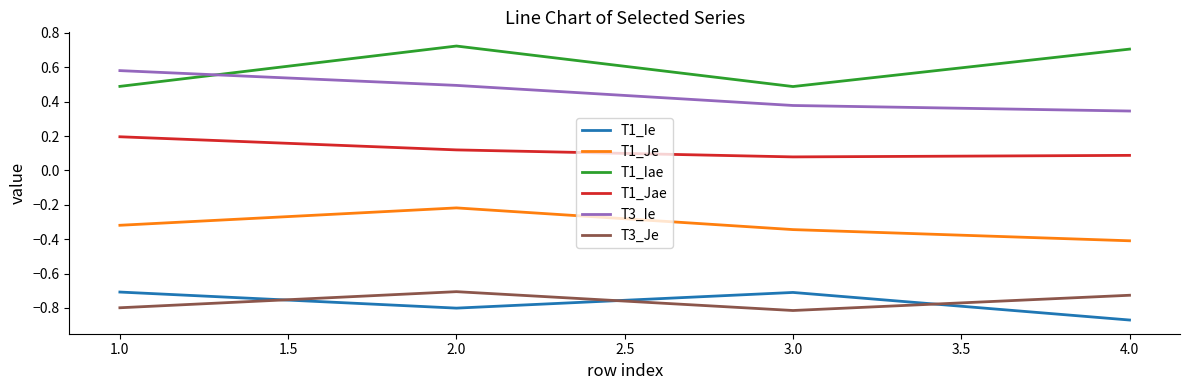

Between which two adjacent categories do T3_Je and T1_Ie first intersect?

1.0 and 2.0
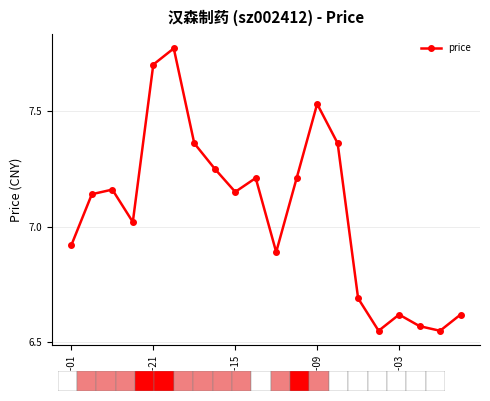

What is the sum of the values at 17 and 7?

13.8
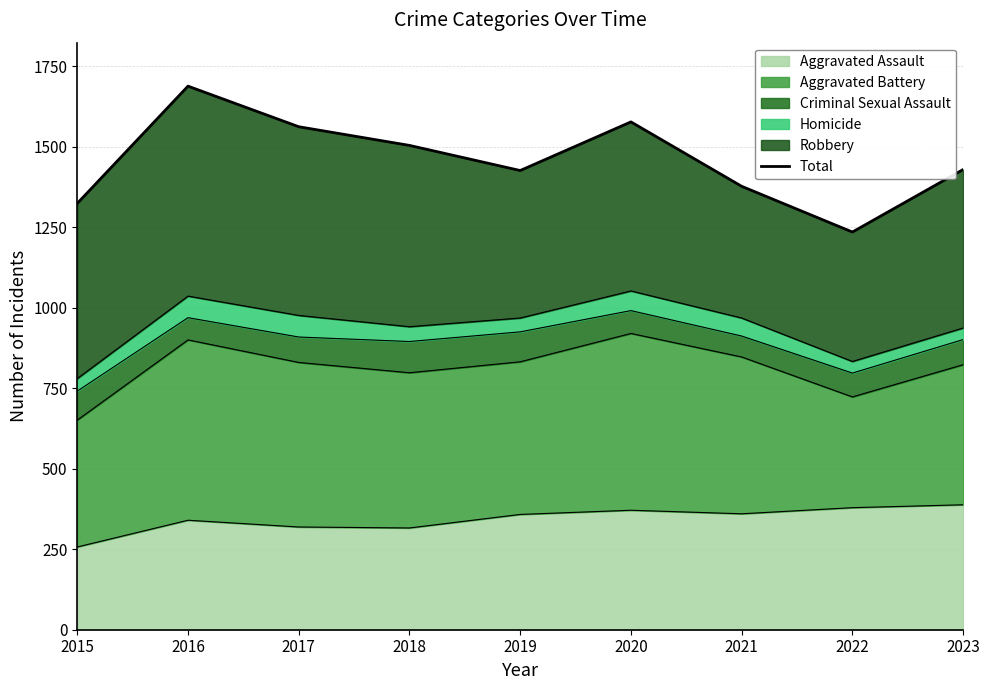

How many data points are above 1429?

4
...
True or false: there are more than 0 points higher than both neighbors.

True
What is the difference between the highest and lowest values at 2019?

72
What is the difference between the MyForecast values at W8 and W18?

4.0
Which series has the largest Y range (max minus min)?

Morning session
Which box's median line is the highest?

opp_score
==
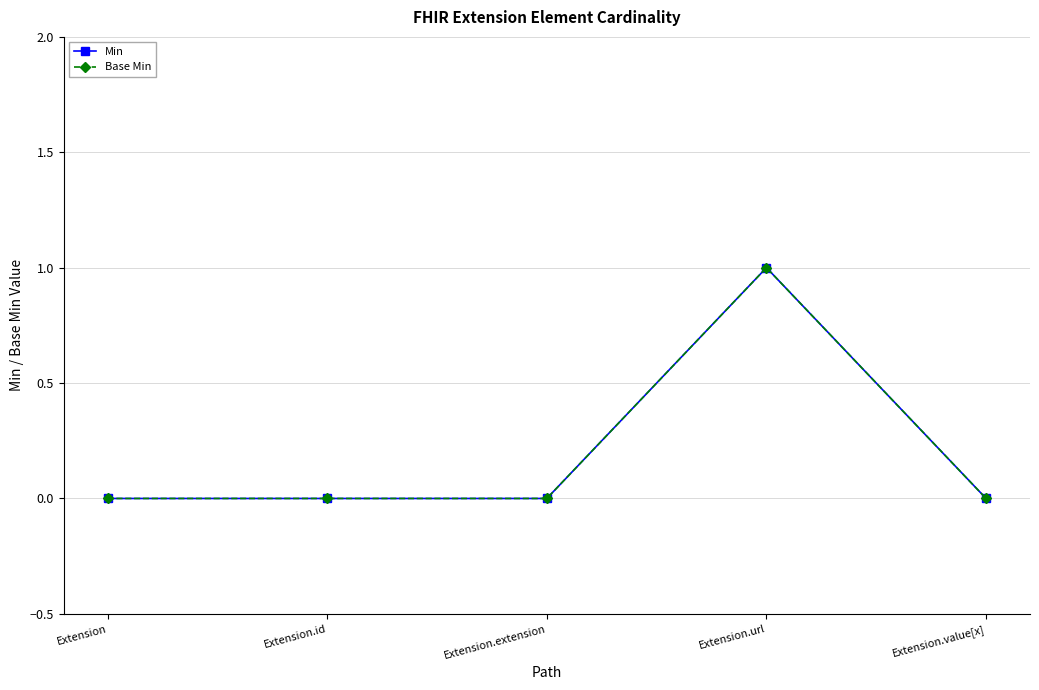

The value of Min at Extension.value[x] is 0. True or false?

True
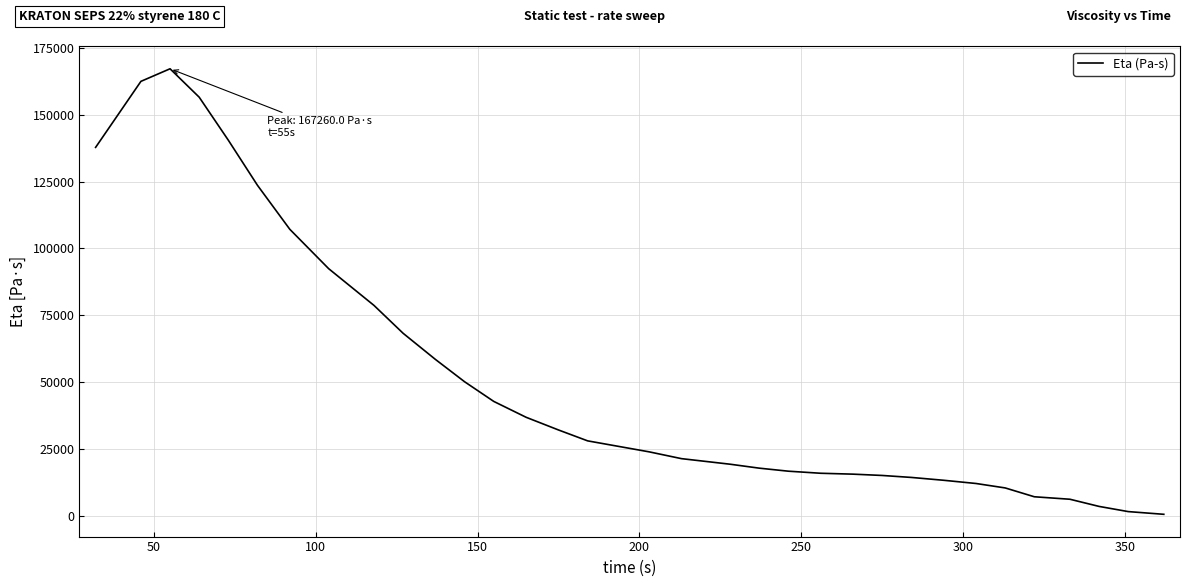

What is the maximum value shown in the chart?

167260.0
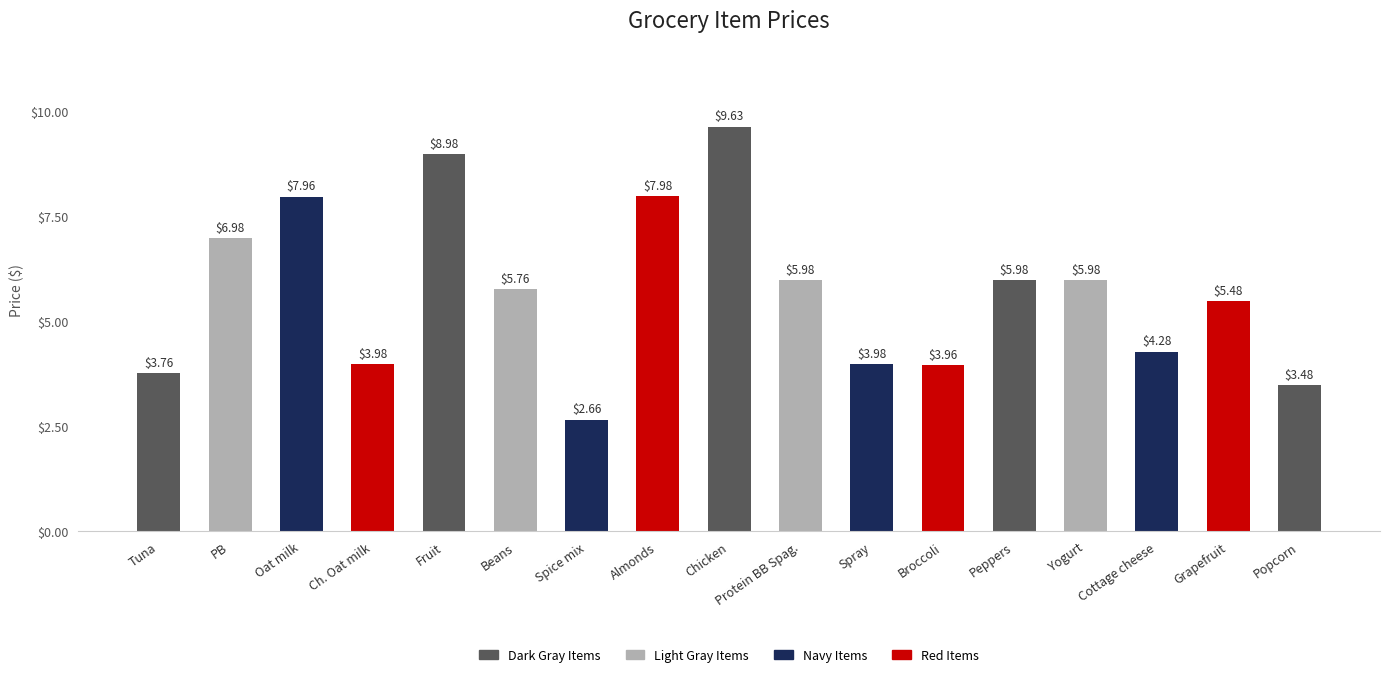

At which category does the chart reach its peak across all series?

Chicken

Assignment: Which lines in the listing above contain the word "What" with that exact capitalization? Find them and copy each one out.

Written answer:
What is the sum of the values at 17 and 7?
What is the difference between the highest and lowest values at 2019?
What is the difference between the MyForecast values at W8 and W18?
What is the maximum value shown in the chart?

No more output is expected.